Da reprimarização impossível à estagnação dependente: uma teoria estrutural do subdesenvolvimento e da inflação crônica nas economias periféricas*
Resumo
O artigo apresenta o conceito de Doença Egípcia, uma categoria teórica proposta como inversão da clássica Doença Holandesa. Enquanto esta descreve o retrocesso industrial de economias que prosperam graças ao sucesso de seu setor primário, a Doença Egípcia caracteriza países que nunca completaram o processo de industrialização, mas permanecem presos à dependência de exportações primárias frágeis e instáveis. O texto demonstra que, nesses casos, a escassez de divisas, e não a abundância, desencadeia um ciclo de desvalorização cambial, inflação de custos, desinvestimento e estagnação produtiva. Inspirado nas formulações de Preobrazhensky e Kalecki, o modelo expõe como o desequilíbrio entre setores e a ausência de planejamento convertem a economia periférica em um sistema de reprodução sem acumulação, no qual o Estado administra a escassez em vez de superá-la. Aplicado ao Brasil e a outras nações do Sul Global, o conceito propõe uma releitura estrutural da inflação e do subdesenvolvimento, recolocando o planejamento, a reindustrialização e a soberania cambial como fundamentos da estabilidade e do crescimento de longo prazo.
Palavras-chave:
Doença Egípcia; Doença Holandesa; subdesenvolvimento estrutural; inflação de custos; dependência; planejamento econômico; industrialização tardia; Preobrazhensky; Kalecki.
I. Introdução – O Paradoxo da Periferia e a Inversão da Doença Holandesa
A expressão “Doença Holandesa” tornou-se, nas últimas décadas, um dos conceitos mais difundidos para descrever o dilema de países que, após descobertas ou valorização de recursos naturais, sofrem os efeitos colaterais de seu próprio sucesso. O boom das exportações de commodities provoca a valorização cambial, reduz a competitividade das manufaturas e leva à reprimarização da estrutura produtiva. Em essência, trata-se de uma patologia do êxito: o país industrializado é traído por seu setor primário pujante.
Entretanto, nas economias periféricas e dependentes, o fenômeno assume contornos inversos. O problema não é o “excesso de sucesso” das exportações, mas sua fragilidade estrutural. Aqui surge o que denominamos Doença Egípcia — uma versão invertida da Doença Holandesa. Não se trata de uma regressão a partir de uma base industrial consolidada, mas de um bloqueio histórico que impede a industrialização de se completar. A “doença”, portanto, nasce não do apogeu, mas da insuficiência.

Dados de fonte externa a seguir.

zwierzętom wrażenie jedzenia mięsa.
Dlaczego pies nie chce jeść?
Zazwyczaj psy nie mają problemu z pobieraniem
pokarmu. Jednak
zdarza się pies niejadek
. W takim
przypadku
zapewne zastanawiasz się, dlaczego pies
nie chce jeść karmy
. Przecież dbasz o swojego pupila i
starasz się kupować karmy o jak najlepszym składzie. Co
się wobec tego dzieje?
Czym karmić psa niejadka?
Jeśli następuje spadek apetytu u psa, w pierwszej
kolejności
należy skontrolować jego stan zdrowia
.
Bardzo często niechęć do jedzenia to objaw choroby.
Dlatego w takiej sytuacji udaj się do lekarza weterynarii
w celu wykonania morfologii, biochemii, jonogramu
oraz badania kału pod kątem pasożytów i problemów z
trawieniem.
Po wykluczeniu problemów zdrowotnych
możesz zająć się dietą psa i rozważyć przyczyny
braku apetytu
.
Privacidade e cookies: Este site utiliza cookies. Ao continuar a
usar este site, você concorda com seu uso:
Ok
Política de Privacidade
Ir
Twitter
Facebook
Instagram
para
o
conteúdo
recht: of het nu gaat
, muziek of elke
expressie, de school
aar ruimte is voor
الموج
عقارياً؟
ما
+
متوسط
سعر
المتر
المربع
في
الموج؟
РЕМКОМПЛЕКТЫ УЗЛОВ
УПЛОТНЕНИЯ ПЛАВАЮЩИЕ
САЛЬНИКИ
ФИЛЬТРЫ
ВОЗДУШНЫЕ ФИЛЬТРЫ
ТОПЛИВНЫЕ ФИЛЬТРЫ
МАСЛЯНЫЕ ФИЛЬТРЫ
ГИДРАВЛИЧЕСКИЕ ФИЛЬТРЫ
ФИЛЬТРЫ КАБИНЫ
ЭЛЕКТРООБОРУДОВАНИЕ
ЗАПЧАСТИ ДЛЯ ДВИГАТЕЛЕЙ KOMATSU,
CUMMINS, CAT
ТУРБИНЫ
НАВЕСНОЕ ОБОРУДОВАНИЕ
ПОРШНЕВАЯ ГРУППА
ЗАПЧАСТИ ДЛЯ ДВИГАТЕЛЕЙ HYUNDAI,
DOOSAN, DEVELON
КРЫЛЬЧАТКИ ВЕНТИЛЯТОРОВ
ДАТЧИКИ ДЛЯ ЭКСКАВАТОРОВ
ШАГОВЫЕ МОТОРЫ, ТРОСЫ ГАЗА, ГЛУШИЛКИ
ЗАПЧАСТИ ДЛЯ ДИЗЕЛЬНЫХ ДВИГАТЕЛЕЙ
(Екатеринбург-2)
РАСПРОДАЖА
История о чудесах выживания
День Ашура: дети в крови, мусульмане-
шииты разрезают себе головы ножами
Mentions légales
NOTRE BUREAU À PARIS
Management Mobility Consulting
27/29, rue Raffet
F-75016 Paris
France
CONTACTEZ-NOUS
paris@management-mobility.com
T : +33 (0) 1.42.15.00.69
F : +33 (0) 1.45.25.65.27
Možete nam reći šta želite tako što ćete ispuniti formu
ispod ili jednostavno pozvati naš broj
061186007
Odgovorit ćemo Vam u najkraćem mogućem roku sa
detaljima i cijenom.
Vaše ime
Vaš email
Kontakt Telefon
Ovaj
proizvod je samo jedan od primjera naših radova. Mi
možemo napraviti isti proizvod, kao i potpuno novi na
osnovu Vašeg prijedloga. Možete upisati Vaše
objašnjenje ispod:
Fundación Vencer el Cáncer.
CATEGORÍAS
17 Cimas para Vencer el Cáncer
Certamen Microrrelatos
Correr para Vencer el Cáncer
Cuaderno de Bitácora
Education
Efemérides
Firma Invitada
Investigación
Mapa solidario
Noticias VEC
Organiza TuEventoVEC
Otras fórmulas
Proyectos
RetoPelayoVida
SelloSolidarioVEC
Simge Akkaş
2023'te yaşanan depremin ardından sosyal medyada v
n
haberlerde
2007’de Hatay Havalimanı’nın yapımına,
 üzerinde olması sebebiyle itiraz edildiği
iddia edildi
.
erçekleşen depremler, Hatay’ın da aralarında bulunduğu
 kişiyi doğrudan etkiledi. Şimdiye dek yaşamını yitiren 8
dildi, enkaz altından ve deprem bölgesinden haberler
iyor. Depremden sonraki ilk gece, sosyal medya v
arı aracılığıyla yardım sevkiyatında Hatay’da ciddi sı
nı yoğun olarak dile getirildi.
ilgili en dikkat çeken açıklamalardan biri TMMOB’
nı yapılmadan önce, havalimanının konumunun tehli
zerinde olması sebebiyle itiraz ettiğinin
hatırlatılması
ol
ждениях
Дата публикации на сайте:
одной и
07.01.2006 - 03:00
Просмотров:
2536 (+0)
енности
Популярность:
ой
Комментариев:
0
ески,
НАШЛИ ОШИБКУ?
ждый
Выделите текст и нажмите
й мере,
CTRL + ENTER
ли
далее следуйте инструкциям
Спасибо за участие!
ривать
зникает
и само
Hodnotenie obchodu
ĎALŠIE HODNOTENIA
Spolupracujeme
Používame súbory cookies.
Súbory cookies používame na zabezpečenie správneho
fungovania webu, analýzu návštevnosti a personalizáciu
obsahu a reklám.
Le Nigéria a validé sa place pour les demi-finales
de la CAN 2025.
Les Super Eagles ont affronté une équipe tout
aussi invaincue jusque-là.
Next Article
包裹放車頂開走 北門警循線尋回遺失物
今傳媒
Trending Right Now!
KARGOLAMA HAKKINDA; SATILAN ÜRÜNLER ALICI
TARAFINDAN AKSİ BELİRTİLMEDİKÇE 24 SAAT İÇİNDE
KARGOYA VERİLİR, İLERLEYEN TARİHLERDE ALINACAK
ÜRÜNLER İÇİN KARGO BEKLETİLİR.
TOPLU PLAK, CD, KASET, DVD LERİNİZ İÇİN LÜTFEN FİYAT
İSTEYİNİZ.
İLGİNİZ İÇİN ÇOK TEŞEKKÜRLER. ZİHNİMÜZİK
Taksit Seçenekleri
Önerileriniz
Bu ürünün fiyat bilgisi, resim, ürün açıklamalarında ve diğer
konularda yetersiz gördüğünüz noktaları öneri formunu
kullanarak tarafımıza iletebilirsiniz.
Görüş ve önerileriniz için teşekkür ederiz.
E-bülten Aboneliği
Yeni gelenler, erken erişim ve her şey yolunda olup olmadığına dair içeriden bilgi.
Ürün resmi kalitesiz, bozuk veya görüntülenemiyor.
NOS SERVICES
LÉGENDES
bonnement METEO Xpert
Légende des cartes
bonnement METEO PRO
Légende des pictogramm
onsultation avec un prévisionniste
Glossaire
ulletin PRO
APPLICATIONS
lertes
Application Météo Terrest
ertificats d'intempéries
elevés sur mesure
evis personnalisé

A metáfora egípcia é reveladora. O Egito antigo foi uma das civilizações mais sofisticadas do ponto de vista agrário, mas cuja produtividade agrícola sustentava um Estado extrativo e elites improdutivas, incapazes de converter o excedente social em acumulação produtiva. A abundância relativa não se transformava em progresso técnico, mas em monumentos e privilégios. Da mesma forma, nas economias periféricas contemporâneas, o excedente proveniente do setor primário — mesmo modesto — é canalizado para o consumo das elites, a especulação financeira e o serviço da dívida, não para a transformação estrutural da base produtiva.
Enquanto na Doença Holandesa o câmbio valorizado corrói a competitividade industrial, na Doença Egípcia o câmbio desvalorizado reflete a ausência de base industrial capaz de reagir à desvalorização. O resultado é um círculo vicioso: a queda dos preços das commodities reduz as reservas internacionais e desvaloriza a moeda; a moeda fraca encarece importações de insumos e maquinário; os custos industriais sobem e o investimento declina. Surge, assim, uma inflação estrutural de custos, não compensada por expansão produtiva — uma estagnação inflacionária de natureza dependente.
A Doença Egípcia é, portanto, a patologia da periferia que nunca se industrializou plenamente, mas que experimenta as desvantagens cambiais e estruturais da dependência primário-exportadora. Ao contrário da doença holandesa, que se manifesta como uma perda de complexidade após um ciclo virtuoso, a egípcia é o sintoma de uma ausência estrutural de complexidade. É a doença de economias onde o Estado arrecada sobre a base agrária ou mineral, o capital lucra pela intermediação financeira e a sociedade paga o preço da desindustrialização sem jamais ter vivido seu auge.